QUESTIONS:
a – According to the passage on coastal dead zones, at which institution does Bob Diaz work?
b – Write the next few sentences of the passage on coastal dead zones, picking up after its final sentence.

TEXT PROVIDED:
★ ★ ★ ★ ★ ★ ★
One of the clearest calls to action I have read in recent years was a paper co-authored by Swedish scientist Rutger Rosenberg and Bob Diaz, a Virginian.
Diaz operates from the Virginia Institute of Marine Science at the marshy mouth of the York River. Rosenberg's institution, the Kristineberg Marine Research Station, overlooks glittering blue fjords on Sweden's rocky west coast.
Both have experienced their respective home waters suffering similar sources of pollution. They documented more than 50 coastal water bodies now suffering "dead zones" of oxygenless water around the globe.
Nowhere, they report, have we brought one back.
If we faithfully prosecute the science, the facts will make it much less likely that we will let our environment slip away. Smithsonian research on forests as filters of polluted runoff has led to planting thousands of miles of bay tributaries with trees.
★ ★ ★ ★ ★ ★ ★
DATA SECTION:
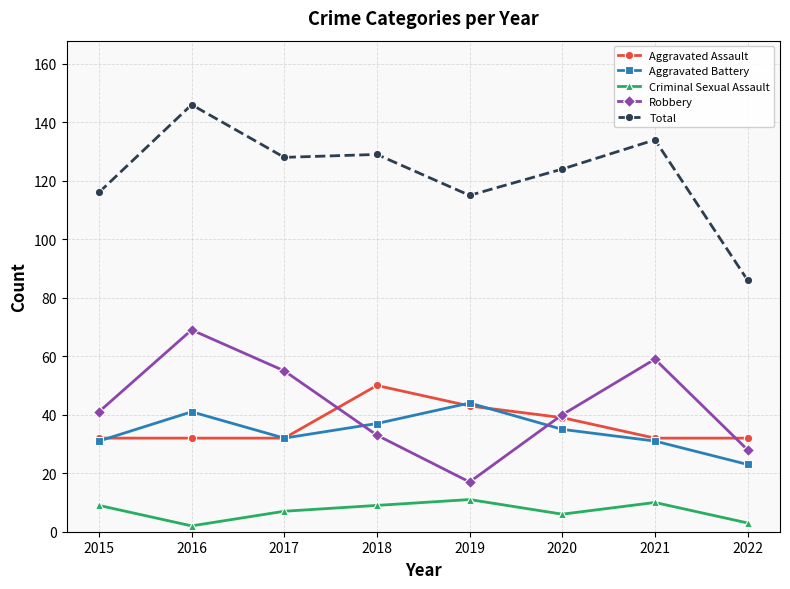

What is the approximate value of Criminal Sexual Assault at 2019?

11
★ ★ ★ ★ ★ ★ ★
REPLIES:
a – He works at the Virginia Institute of Marine Science, at the marshy mouth of the York River.

b –
Maybe unique about the Smithsonian's facility is its immense value of just being.
It covers nearly 2,900 acres and 13 miles of bay shoreline, almost all undeveloped and protected. This links with 12,000 more acres that are privately preserved.
I arrived early for media day and paddled the shoreline by kayak. That experience will stick with me after I've forgotten the science presentations.
A century from now those forests will be coming into their full birthright as old growth, an astounding island of green life, remarkable as any scientific Eureka.